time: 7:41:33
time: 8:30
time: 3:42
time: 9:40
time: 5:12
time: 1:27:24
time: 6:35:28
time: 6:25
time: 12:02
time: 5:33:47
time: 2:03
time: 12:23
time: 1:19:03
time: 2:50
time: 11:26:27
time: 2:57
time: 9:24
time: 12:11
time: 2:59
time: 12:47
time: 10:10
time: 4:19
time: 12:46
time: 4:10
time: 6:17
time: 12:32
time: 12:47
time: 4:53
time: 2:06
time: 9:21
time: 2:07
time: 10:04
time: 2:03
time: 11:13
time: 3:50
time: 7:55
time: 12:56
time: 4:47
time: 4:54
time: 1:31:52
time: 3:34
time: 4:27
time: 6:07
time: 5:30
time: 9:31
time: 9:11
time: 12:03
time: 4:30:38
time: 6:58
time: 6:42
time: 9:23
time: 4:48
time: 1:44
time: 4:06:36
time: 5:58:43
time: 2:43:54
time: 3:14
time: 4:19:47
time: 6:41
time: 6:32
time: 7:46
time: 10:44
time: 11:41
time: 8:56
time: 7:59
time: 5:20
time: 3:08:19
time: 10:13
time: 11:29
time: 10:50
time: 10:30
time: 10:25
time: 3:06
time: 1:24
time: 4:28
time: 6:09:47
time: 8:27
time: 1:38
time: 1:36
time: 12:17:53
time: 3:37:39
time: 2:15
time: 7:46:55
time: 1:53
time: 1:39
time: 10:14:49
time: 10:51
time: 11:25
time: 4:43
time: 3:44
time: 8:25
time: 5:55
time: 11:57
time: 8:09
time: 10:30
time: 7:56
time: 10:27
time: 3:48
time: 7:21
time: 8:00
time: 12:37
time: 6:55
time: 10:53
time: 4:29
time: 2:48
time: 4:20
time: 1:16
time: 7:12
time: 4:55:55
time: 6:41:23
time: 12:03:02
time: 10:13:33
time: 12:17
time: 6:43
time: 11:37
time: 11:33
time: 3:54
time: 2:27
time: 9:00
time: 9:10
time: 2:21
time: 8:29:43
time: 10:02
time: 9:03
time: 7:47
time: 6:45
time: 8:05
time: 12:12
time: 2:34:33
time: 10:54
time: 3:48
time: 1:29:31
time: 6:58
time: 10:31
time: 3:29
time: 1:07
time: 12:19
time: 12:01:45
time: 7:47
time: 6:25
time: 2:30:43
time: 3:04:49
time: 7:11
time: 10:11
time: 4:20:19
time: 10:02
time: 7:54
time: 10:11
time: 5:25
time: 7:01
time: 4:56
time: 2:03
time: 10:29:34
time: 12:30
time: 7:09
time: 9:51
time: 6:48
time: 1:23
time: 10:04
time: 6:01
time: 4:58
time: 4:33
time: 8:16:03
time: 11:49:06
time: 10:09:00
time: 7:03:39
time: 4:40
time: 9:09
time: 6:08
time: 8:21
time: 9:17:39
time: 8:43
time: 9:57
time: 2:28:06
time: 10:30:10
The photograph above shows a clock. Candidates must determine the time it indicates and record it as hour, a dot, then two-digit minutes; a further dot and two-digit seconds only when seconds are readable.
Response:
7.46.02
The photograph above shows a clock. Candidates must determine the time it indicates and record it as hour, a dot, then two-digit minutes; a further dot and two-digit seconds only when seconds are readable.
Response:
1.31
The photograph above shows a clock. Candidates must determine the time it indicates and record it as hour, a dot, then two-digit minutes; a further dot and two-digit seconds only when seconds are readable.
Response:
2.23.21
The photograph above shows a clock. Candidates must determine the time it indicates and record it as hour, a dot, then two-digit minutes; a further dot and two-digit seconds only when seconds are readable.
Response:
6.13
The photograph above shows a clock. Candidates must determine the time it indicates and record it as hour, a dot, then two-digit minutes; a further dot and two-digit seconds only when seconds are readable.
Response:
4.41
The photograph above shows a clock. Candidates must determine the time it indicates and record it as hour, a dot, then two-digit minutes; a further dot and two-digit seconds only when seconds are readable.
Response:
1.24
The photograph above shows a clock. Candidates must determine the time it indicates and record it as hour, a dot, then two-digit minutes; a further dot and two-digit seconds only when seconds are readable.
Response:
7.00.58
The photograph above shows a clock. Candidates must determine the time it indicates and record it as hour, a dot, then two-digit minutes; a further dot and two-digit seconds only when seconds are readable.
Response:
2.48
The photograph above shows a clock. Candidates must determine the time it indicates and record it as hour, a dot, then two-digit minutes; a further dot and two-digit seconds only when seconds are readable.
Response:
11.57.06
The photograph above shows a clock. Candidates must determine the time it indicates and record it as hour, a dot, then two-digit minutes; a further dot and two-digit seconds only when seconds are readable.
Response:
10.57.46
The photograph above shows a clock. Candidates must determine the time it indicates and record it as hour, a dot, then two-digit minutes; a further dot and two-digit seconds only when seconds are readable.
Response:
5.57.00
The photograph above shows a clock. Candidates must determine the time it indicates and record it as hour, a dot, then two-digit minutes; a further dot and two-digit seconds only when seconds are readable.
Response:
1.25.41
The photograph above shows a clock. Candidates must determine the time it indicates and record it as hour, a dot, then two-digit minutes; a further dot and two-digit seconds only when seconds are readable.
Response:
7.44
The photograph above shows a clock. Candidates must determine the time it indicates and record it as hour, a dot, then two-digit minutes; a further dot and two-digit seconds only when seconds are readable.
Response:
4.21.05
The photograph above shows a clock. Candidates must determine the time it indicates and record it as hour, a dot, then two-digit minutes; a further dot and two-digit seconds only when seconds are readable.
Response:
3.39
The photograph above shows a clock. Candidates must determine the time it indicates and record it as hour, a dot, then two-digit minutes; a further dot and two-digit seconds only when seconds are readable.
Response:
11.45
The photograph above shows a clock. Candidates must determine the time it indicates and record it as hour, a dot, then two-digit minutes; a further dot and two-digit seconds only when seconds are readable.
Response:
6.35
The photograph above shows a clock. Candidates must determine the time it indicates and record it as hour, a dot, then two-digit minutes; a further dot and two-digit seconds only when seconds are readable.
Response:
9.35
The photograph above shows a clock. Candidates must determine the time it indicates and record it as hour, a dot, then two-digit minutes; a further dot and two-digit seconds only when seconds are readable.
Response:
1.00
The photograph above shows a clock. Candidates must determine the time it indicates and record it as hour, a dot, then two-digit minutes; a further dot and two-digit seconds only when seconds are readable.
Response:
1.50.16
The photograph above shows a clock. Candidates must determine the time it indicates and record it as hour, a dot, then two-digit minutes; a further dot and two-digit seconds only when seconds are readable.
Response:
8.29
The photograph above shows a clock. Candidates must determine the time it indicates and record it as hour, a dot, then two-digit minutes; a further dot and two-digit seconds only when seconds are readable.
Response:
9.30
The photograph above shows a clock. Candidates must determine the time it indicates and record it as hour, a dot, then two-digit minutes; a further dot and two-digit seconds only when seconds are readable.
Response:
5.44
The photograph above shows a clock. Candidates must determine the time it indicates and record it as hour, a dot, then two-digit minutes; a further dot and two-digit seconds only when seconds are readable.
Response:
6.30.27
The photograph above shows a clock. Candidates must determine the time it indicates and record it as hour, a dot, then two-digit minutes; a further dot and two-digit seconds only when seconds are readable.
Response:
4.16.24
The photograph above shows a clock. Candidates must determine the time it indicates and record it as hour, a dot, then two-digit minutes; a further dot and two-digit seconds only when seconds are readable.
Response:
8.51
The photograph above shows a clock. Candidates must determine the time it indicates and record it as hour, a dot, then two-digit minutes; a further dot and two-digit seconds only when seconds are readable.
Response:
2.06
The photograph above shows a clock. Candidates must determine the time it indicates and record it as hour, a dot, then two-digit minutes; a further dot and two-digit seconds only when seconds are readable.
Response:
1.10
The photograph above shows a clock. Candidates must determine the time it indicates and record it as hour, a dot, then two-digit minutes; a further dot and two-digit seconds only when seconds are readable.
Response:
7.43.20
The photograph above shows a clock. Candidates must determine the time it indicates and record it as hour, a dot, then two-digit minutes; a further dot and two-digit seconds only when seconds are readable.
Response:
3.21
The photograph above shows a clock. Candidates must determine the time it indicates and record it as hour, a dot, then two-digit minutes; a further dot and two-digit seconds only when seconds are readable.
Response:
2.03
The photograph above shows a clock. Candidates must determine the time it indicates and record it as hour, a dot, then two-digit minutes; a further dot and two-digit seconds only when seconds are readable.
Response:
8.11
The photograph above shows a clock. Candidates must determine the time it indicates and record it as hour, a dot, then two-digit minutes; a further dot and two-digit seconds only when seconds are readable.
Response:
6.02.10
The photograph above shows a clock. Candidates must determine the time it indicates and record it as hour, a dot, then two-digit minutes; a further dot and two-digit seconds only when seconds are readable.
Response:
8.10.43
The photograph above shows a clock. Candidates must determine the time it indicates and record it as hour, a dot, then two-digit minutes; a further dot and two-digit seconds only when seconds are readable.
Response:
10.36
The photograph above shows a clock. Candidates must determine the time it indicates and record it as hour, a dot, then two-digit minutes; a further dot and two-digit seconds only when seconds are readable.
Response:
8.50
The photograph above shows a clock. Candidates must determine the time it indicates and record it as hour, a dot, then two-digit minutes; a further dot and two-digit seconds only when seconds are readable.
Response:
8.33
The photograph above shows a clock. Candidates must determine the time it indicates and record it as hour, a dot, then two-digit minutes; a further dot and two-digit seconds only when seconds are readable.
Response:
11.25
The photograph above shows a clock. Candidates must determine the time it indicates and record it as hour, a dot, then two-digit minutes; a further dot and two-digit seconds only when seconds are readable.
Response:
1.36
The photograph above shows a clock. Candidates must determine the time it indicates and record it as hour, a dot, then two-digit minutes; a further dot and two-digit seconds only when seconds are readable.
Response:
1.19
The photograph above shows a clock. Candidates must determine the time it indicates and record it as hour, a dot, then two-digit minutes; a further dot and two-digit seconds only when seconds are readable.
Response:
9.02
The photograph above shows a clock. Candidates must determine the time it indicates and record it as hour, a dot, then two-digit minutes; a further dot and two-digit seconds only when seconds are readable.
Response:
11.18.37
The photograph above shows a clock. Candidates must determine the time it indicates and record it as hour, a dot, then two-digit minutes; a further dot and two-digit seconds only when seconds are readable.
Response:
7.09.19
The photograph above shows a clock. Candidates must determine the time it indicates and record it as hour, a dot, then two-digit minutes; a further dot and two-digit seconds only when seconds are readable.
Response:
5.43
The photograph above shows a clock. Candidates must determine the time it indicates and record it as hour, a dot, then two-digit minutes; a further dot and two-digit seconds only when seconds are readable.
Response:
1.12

◆ Instruction
Reproduce without change the stretch of data from the line containing "time: 4:19:47" through the line containing "time: 7:46:55".

◆ The completed task
time: 4:19:47
time: 6:41
time: 6:32
time: 7:46
time: 10:44
time: 11:41
time: 8:56
time: 7:59
time: 5:20
time: 3:08:19
time: 10:13
time: 11:29
time: 10:50
time: 10:30
time: 10:25
time: 3:06
time: 1:24
time: 4:28
time: 6:09:47
time: 8:27
time: 1:38
time: 1:36
time: 12:17:53
time: 3:37:39
time: 2:15
time: 7:46:55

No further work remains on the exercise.